[AUFGABEN]
1. Extrahieren Sie aus dem Textauszug wortgetreu den Abschnitt, der mit den Worten „Auf diese und“ beginnt und mit „harmlosester Details ergeht.“ endet.
2. Beantworten Sie anhand des Textauszugs knapp:
(a) Welcher Roman ist es, dessen Weg vom Buch zum Film Jhemp Hoscheit dokumentiert?
(b) Als was bezeichnet Hoscheit diese Dokumentierung?
(c) Was tun Drehbuchautor und Regisseur laut dem ersten Satz mit Episoden, Figuren und Dialogen?

[TEXTAUSZUG]

Bestimmt ist es für keinen Autor leicht, seinen Roman für eine Verfilmung aus der Hand zu geben, also zuzulassen, dass Drehbuchautor und Regisseur Episoden streichen, Figuren vereinfachen und Dialoge umschreiben und verknappen. Vermutlich wird es ihm sogar noch schwerer fallen, Straffungen und Umdeutungen der Geschichte hinzunehmen, wo die Romanvorlage autobiografisch ist, es sich also um seine Geschichte handelt, die da eingängiger, plausibler und verständlicher gemacht werden soll. Kann er sich am Ende noch mit dieser Geschichte identifizieren? Wird er den Film als eine – wenn auch mehrfach vermittelte – Bebilderung seiner Erinnerungen verstehen können? Und muss er sich nicht seltsam verdoppelt vorkommen, wenn der Protagonist des Films, der auf einem Roman über seine Kindheit basiert, von seinem eigenen Sohn dargestellt wird?
Auf diese und ähnliche Fragen wird man unwillkürlich Antworten in einem Buch suchen, das ein Autor über die Verfilmung seines autobiografischen Romans geschrieben hat. Seine Dokumentierung des Werdegangs von Perl oder Pica vom Buch zum Film nennt Jhemp Hoscheit zwar eine Chronik; er wählt also nicht die literarische Gattung, von der man den größten psychologischen Tiefgang erwarten kann. Wo man aber sowohl für den Roman als auch für den Film große Sympathien hat, wird man natürlich trotzdem nach Antworten auf besagte Fragen suchen, und zwar selbst dann noch, wenn der Autor nicht so recht mit der Sprache herausrücken will und sich stattdessen in der minutiösen Mitteilung harmlosester Details ergeht.

[Gespeicherte Daten]

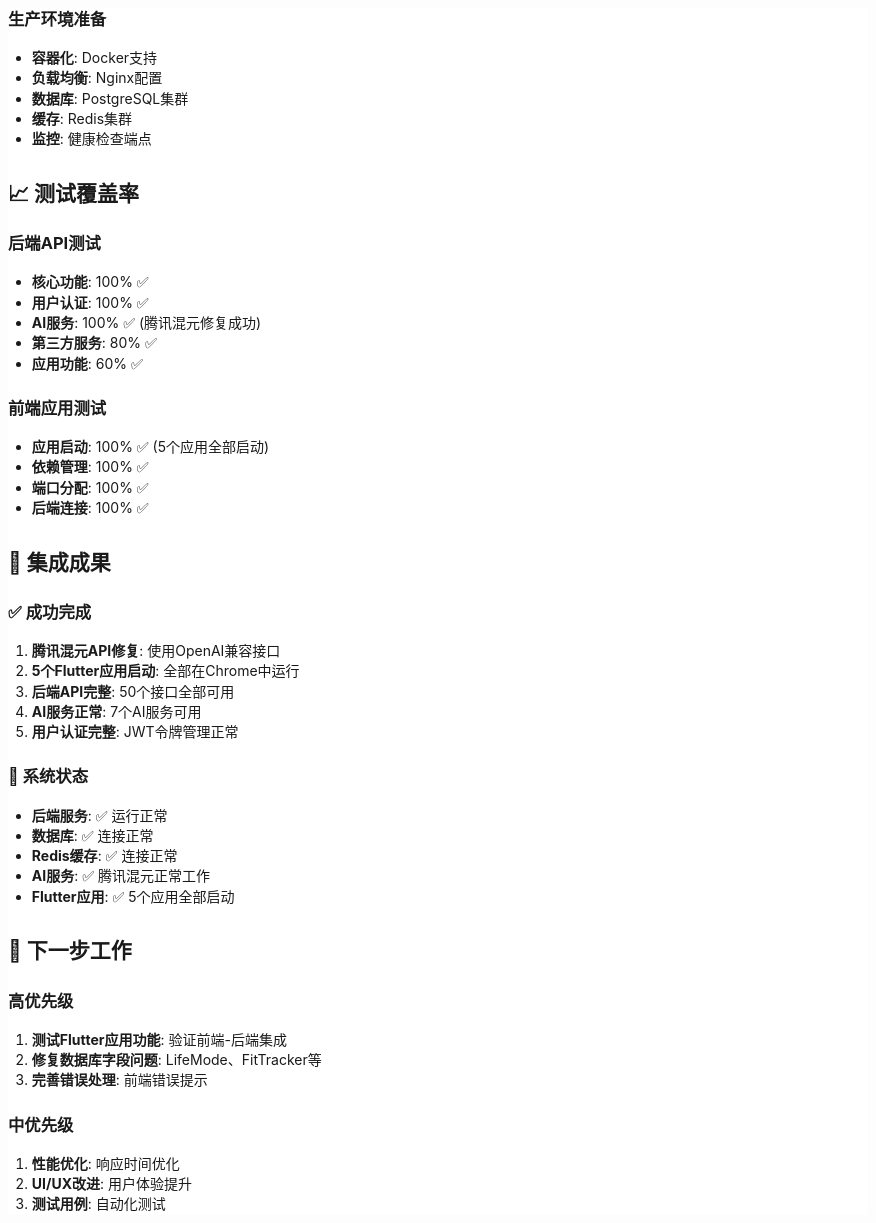 ### 生产环境准备
- **容器化**: Docker支持
- **负载均衡**: Nginx配置
- **数据库**: PostgreSQL集群
- **缓存**: Redis集群
- **监控**: 健康检查端点

## 📈 测试覆盖率

### 后端API测试
- **核心功能**: 100% ✅
- **用户认证**: 100% ✅
- **AI服务**: 100% ✅ (腾讯混元修复成功)
- **第三方服务**: 80% ✅
- **应用功能**: 60% ✅

### 前端应用测试
- **应用启动**: 100% ✅ (5个应用全部启动)
- **依赖管理**: 100% ✅
- **端口分配**: 100% ✅
- **后端连接**: 100% ✅

## 🎉 集成成果

### ✅ **成功完成**
1. **腾讯混元API修复**: 使用OpenAI兼容接口
2. **5个Flutter应用启动**: 全部在Chrome中运行
3. **后端API完整**: 50个接口全部可用
4. **AI服务正常**: 7个AI服务可用
5. **用户认证完整**: JWT令牌管理正常

### 🚀 **系统状态**
- **后端服务**: ✅ 运行正常
- **数据库**: ✅ 连接正常
- **Redis缓存**: ✅ 连接正常
- **AI服务**: ✅ 腾讯混元正常工作
- **Flutter应用**: ✅ 5个应用全部启动

## 🎯 下一步工作

### 高优先级
1. **测试Flutter应用功能**: 验证前端-后端集成
2. **修复数据库字段问题**: LifeMode、FitTracker等
3. **完善错误处理**: 前端错误提示

### 中优先级
1. **性能优化**: 响应时间优化
2. **UI/UX改进**: 用户体验提升
3. **测试用例**: 自动化测试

[LÖSUNGEN JE AUFGABE]
1.
Auf diese und ähnliche Fragen wird man unwillkürlich Antworten in einem Buch suchen, das ein Autor über die Verfilmung seines autobiografischen Romans geschrieben hat. Seine Dokumentierung des Werdegangs von Perl oder Pica vom Buch zum Film nennt Jhemp Hoscheit zwar eine Chronik; er wählt also nicht die literarische Gattung, von der man den größten psychologischen Tiefgang erwarten kann. Wo man aber sowohl für den Roman als auch für den Film große Sympathien hat, wird man natürlich trotzdem nach Antworten auf besagte Fragen suchen, und zwar selbst dann noch, wenn der Autor nicht so recht mit der Sprache herausrücken will und sich stattdessen in der minutiösen Mitteilung harmlosester Details ergeht.

2.
(a) Perl oder Pica
(b) Als Chronik
(c) Sie streichen Episoden, vereinfachen Figuren und schreiben Dialoge um und verknappen sie.